Here I want to show how you certainly run the migration using a truffle framework when you have single or multiple smart contracts in one or multiple solidity files.

If you have a single solidity file with multiple migration addresses, the framework by default establishes the relationship between them. And thus, any smart contract can use the defined functions from its parent address inserted.

For example, here I have created a solidity file of three smart contracts and deploy it.

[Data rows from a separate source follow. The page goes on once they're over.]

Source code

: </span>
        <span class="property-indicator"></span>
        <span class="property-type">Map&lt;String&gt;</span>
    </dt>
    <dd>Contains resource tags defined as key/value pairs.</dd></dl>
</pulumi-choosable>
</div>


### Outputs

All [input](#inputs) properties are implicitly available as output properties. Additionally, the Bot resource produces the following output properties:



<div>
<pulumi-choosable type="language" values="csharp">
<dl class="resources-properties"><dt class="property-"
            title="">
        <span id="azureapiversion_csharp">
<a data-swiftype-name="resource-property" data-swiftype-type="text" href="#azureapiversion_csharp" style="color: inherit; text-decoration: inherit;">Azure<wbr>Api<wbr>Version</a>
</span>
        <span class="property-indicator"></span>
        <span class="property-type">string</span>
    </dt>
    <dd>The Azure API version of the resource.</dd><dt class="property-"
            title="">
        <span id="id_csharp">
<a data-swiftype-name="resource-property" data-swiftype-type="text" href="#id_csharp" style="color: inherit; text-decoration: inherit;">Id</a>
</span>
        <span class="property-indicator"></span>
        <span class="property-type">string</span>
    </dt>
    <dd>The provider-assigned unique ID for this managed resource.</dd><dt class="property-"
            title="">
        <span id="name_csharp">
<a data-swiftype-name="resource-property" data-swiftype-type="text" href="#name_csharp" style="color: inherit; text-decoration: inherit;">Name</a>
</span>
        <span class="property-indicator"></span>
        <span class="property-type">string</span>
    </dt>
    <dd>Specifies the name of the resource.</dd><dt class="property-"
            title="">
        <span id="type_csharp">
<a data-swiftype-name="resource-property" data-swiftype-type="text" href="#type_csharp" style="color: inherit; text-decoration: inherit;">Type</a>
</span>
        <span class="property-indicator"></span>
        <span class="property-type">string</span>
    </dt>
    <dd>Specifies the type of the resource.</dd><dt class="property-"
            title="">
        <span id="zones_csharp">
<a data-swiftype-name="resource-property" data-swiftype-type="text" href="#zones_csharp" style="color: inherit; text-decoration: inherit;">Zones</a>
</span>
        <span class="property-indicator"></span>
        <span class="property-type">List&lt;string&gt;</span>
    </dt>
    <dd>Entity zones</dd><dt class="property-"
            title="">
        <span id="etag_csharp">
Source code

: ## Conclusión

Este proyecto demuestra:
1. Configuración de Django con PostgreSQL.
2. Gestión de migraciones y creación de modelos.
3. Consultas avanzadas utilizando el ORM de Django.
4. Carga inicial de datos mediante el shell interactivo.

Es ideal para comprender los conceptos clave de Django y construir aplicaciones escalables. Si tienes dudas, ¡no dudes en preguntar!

const MigrationOne = artifacts.require ("SmartContractOne");
const MigrationTwo = artifacts.require ("SmartContractTwo");
const MigrationThree = artifacts.require ("SmartContractThree");
module.exports = function(deployer)
{
deployer.deploy(MigrationOne);
deployer.deploy(MigrationTwo);
deployer.deploy(MigtationThree);
};

However, if you have multiple solidity files created with smart contracts and want to establish the relationship between those smart contracts, you need to pass the address from one to another smart contract.

For example, here contract two is inherited from contract one:

module.exports = async(deployer) function() {
let deployOne = await deployer.deploy(MigrationOne);
let deployTwo = await deployer.deploy(MigrationTwo);
let deployThree = await deployer.deploy(MigrationThree);
contractTwo = await MigrationTwo.deployed()
let setAddress = await contractTwo.setAddress(MigrationOne.address);
};

By defining these codes, I am perfectly able to access the functions defined in Smart Contract One after migrating it to Smart Contract Two.

Add this set of code blocks and establish an inheritance between your multiple solidity files. Get it done and share how it works for you.